## What is needed
In the account of the writer's sister's trip to Mumbai, which award has Suranjana Bose recently received?

## Text shown
It was quite a few weeks now that I was planning my sister's trip to Mumbai. You see, I'm talking here of the famous Indian classical singer Suranjana Bose, the lady who has been recently awarded the Girija Devi Puraskar for Sarvottam Kalakar in Thumri. Please forgive me, but as for classical music, that's all the information and knowledge I have.
All was well. It was a nice sunny afternoon, and the two of us chatted up in the comfortable cooling of the car (there was no way we could keep the windows down at that hour and let the sun and the dust come in...naahhhh). We hadn't got together for years, just the two of us, and this drive seemed perfect to talk about everything and anything under the sun. It was going great. And we were looking forward to the evening, especially me, as I have never ever been to a pure classical concert (the only other one I had been to was Suranjana Bose's performance at The India Habitat Center, New Delhi, and that wasn't all classical either) and don't understand much of it (I can safely say that I'm illiterate in that department).

## Information provided
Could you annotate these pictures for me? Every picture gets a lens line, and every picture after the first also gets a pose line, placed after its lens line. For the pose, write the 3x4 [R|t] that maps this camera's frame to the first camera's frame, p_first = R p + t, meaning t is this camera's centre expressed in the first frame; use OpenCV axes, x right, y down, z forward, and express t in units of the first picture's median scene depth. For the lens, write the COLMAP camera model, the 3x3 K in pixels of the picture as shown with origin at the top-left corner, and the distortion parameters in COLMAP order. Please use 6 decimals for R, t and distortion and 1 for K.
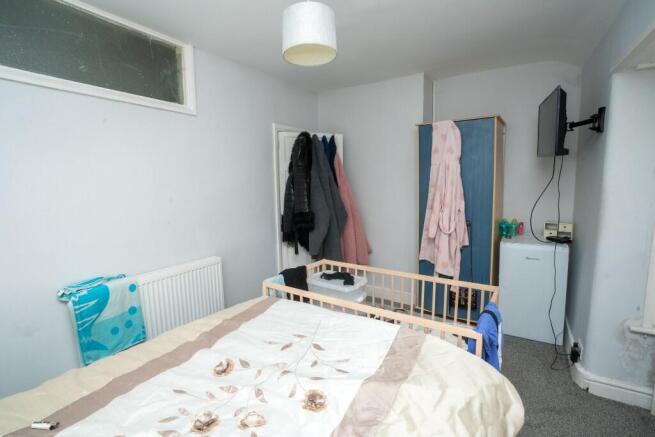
lens RADIAL K [[313.3, 0, 323.6], [0, 313.3, 216.5], [0, 0, 1]] dist [-0.052407, 0.019608]
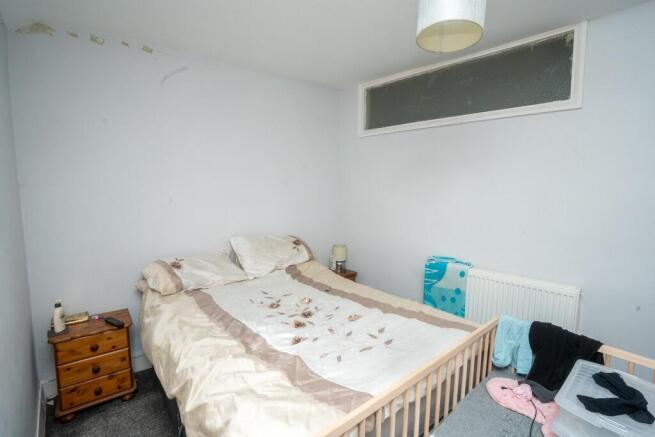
lens RADIAL K [[313.3, 0, 324.5], [0, 313.3, 217.6], [0, 0, 1]] dist [-0.052407, 0.019608]
pose [[-0.278398, 0.104610, -0.954752, 0.720930], [-0.115520, 0.983188, 0.141410, -0.106754], [0.953493, 0.149661, -0.261633, 0.799270]]
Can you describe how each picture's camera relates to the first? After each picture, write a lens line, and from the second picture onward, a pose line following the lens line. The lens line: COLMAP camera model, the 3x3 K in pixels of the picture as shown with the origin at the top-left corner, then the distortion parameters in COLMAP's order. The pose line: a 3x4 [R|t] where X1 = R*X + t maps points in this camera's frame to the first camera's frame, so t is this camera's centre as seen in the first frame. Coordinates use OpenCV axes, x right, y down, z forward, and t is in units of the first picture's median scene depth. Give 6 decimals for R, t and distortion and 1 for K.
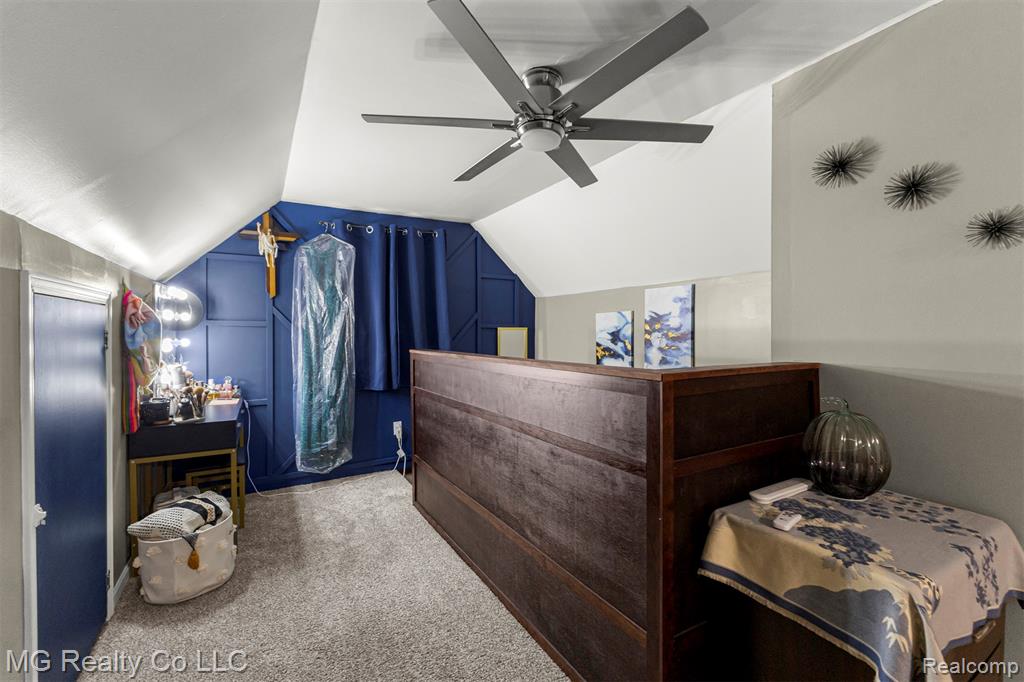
lens RADIAL K [[432.6, 0, 513.5], [0, 432.6, 337.3], [0, 0, 1]] dist [0.000573, 0.000058]
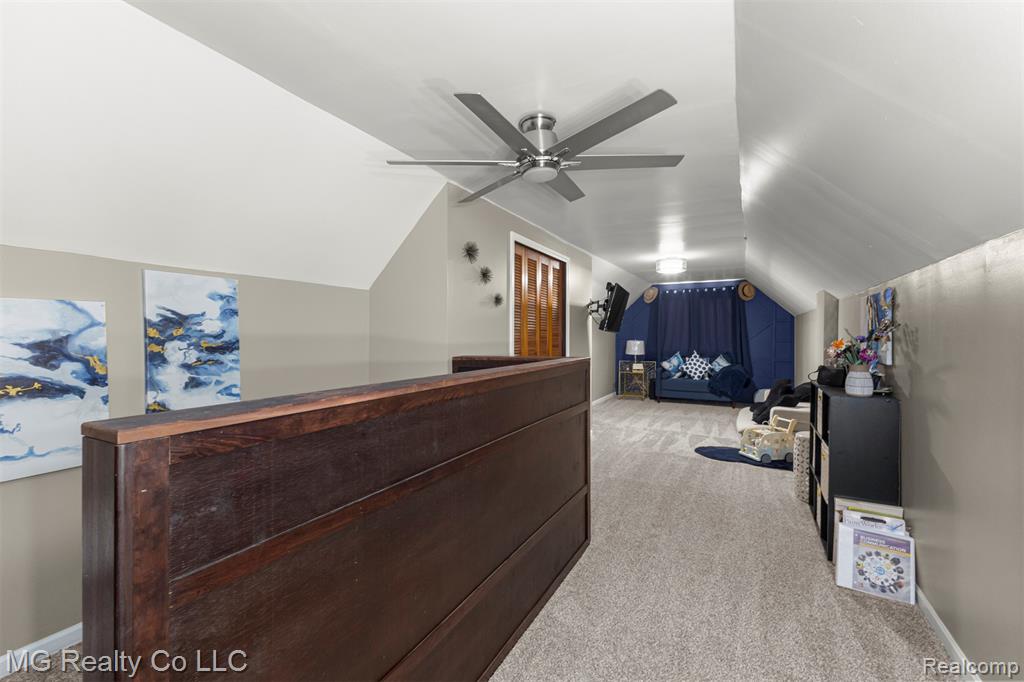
lens RADIAL K [[432.6, 0, 510.7], [0, 432.6, 339.5], [0, 0, 1]] dist [0.000573, 0.000058]
pose [[-0.508651, -0.003989, 0.860963, -0.486409], [0.015871, 0.999776, 0.014009, -0.015039], [-0.860826, 0.020790, -0.508474, 0.899292]]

## Answer section
The Girija Devi Puraskar for Sarvottam Kalakar in Thumri.